## EXERCISE
Go through the entries below and return every line that contains "middle".

▬▬▬

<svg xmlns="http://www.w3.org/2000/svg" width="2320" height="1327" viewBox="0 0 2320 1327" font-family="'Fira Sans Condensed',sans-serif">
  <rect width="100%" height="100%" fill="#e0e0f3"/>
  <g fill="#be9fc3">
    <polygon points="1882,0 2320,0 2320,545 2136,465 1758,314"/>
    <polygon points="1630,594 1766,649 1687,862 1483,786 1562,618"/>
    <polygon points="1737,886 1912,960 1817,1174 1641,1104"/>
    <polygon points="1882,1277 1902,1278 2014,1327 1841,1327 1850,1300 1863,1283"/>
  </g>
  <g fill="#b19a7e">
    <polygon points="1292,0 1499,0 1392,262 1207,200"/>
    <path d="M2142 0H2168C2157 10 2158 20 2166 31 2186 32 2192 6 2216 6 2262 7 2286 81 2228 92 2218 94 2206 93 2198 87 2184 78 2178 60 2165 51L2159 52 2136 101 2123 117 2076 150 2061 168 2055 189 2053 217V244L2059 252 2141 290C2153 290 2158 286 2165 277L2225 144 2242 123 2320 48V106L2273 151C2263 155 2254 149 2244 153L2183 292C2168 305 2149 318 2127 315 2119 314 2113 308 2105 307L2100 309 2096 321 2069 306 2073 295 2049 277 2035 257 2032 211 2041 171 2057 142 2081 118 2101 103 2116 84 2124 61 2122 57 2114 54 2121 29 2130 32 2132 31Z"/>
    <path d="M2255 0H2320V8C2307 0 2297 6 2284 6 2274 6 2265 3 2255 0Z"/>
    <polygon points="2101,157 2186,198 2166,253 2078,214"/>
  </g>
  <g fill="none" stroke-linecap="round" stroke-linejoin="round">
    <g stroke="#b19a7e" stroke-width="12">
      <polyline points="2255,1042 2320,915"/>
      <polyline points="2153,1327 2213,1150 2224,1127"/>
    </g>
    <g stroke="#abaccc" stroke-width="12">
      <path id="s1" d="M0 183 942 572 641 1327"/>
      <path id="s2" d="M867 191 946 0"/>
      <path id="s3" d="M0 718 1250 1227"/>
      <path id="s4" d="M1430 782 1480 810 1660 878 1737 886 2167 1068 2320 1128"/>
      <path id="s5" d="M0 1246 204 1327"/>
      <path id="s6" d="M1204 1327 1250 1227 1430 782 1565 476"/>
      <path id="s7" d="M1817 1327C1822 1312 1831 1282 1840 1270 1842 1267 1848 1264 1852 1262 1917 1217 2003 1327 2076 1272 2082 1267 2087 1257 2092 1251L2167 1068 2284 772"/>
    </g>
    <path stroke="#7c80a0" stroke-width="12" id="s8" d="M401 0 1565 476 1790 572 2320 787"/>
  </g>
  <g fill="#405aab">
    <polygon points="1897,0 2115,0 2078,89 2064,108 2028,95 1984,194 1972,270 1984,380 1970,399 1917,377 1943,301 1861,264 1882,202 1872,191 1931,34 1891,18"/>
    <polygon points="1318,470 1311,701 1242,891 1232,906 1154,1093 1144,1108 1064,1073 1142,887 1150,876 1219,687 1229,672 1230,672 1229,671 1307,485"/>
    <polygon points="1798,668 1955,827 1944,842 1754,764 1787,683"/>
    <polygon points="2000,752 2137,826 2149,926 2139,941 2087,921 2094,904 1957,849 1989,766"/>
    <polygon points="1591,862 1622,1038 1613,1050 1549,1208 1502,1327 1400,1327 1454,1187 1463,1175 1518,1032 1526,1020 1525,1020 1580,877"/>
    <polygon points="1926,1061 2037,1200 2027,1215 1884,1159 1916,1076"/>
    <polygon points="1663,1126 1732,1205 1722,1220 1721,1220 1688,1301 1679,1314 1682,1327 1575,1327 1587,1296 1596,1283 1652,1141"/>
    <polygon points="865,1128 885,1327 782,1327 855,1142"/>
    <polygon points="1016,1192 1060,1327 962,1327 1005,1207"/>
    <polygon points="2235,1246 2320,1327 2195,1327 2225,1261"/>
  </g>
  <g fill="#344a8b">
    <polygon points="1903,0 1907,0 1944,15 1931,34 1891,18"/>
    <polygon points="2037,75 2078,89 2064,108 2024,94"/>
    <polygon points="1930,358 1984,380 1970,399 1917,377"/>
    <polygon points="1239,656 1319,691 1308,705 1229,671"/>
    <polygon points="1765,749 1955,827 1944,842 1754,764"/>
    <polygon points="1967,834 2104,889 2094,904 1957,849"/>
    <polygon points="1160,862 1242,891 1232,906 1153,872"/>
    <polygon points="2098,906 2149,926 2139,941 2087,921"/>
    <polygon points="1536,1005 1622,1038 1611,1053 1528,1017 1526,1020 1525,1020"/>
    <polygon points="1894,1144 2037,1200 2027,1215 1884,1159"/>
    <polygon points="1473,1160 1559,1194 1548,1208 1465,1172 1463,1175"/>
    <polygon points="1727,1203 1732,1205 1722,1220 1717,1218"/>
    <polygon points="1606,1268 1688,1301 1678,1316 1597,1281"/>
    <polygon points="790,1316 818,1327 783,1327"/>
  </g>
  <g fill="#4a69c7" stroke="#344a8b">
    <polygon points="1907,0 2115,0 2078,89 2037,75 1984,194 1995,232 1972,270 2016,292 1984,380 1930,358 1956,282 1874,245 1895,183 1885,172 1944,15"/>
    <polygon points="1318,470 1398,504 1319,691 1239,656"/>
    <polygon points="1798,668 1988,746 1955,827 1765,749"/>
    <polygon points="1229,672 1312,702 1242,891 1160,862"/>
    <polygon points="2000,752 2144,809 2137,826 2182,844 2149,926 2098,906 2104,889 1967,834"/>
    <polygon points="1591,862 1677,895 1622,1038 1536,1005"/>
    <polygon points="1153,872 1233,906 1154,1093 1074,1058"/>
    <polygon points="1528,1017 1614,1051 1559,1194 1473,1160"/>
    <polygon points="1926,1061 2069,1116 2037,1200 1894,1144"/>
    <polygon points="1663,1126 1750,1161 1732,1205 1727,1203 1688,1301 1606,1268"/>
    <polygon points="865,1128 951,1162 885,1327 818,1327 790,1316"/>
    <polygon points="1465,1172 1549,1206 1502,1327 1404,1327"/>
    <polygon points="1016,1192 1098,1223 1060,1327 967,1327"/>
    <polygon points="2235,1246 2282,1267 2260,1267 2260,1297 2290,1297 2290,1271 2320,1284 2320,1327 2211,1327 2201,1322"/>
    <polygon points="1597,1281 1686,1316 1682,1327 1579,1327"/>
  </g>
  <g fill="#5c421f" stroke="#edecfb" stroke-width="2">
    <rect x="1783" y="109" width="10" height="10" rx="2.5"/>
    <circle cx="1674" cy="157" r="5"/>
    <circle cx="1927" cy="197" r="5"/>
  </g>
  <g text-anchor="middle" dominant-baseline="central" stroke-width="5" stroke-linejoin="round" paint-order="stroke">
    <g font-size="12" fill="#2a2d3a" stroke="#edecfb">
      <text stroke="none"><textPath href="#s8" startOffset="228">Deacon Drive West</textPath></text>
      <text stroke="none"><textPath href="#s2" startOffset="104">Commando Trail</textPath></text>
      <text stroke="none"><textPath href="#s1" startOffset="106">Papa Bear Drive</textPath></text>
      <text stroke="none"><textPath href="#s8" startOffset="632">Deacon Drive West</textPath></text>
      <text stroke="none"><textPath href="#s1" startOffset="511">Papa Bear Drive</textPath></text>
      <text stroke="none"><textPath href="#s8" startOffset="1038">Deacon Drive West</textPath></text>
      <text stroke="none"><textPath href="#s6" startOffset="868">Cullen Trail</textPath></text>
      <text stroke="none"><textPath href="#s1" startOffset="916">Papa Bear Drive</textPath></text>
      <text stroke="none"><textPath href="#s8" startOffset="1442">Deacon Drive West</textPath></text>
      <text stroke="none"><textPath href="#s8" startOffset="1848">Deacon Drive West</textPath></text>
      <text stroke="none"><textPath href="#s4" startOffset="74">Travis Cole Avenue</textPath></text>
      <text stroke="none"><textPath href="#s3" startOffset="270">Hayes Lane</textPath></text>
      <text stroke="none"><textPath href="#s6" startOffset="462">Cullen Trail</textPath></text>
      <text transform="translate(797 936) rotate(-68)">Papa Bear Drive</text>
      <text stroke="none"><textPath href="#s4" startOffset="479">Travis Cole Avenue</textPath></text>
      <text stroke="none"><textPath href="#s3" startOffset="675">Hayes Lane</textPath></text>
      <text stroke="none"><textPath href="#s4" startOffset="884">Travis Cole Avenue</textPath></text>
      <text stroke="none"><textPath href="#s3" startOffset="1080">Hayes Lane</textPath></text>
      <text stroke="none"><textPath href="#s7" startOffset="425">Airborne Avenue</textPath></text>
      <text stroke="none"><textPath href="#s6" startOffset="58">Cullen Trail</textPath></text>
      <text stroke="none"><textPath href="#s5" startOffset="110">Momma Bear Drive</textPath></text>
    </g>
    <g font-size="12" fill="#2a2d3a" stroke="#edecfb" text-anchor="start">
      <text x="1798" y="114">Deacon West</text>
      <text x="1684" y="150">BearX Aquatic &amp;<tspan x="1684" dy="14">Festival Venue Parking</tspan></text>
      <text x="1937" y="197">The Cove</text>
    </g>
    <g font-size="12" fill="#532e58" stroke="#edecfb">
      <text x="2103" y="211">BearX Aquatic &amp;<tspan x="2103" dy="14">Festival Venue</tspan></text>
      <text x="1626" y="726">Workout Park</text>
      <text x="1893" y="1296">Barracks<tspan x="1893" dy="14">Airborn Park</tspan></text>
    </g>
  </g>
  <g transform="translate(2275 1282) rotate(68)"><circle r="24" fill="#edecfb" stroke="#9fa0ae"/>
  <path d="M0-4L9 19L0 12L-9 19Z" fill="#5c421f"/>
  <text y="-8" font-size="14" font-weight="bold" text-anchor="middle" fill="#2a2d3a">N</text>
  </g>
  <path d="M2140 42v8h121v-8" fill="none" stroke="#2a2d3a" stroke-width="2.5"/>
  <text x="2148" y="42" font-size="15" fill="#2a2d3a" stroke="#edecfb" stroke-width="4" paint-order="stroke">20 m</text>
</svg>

▬▬▬

## SOLUTION TO THIS PROBLEM
  <g text-anchor="middle" dominant-baseline="central" stroke-width="5" stroke-linejoin="round" paint-order="stroke">
  <text y="-8" font-size="14" font-weight="bold" text-anchor="middle" fill="#2a2d3a">N</text>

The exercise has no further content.